(Assignment)
Only one stretch of the data below should be repeated: the lines from the line containing "eltávolítására és az" through the line containing "que vous puissiez", inclusive, exactly as they are.

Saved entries
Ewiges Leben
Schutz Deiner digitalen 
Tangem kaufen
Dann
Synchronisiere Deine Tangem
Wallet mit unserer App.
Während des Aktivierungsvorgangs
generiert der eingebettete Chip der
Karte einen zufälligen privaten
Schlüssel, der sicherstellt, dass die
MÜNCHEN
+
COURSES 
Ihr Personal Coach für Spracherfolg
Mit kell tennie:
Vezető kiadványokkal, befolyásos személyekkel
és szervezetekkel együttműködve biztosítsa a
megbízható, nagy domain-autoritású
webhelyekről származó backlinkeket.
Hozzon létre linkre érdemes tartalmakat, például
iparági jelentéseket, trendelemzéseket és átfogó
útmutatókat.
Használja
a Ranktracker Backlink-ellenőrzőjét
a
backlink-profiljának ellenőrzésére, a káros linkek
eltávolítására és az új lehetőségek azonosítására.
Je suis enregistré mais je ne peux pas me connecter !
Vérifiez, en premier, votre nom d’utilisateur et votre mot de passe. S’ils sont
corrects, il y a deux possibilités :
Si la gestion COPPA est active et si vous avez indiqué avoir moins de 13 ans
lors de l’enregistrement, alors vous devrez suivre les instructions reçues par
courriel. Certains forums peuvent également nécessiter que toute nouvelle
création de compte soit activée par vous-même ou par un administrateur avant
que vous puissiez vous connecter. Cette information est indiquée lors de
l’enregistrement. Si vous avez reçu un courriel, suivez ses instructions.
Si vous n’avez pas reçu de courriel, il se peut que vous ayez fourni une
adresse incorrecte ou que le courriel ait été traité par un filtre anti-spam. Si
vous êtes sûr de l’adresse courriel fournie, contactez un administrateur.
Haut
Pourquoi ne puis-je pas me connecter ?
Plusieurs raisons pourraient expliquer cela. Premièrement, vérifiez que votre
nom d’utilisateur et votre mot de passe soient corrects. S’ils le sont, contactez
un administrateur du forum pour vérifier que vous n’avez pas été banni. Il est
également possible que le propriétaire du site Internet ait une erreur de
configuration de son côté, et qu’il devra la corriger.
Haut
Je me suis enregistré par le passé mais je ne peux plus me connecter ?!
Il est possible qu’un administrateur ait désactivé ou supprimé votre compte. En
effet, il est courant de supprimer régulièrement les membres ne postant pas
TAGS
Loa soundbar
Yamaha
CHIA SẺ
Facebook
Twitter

(Answer to this task)
eltávolítására és az új lehetőségek azonosítására.
Je suis enregistré mais je ne peux pas me connecter !
Vérifiez, en premier, votre nom d’utilisateur et votre mot de passe. S’ils sont
corrects, il y a deux possibilités :
Si la gestion COPPA est active et si vous avez indiqué avoir moins de 13 ans
lors de l’enregistrement, alors vous devrez suivre les instructions reçues par
courriel. Certains forums peuvent également nécessiter que toute nouvelle
création de compte soit activée par vous-même ou par un administrateur avant
que vous puissiez vous connecter. Cette information est indiquée lors de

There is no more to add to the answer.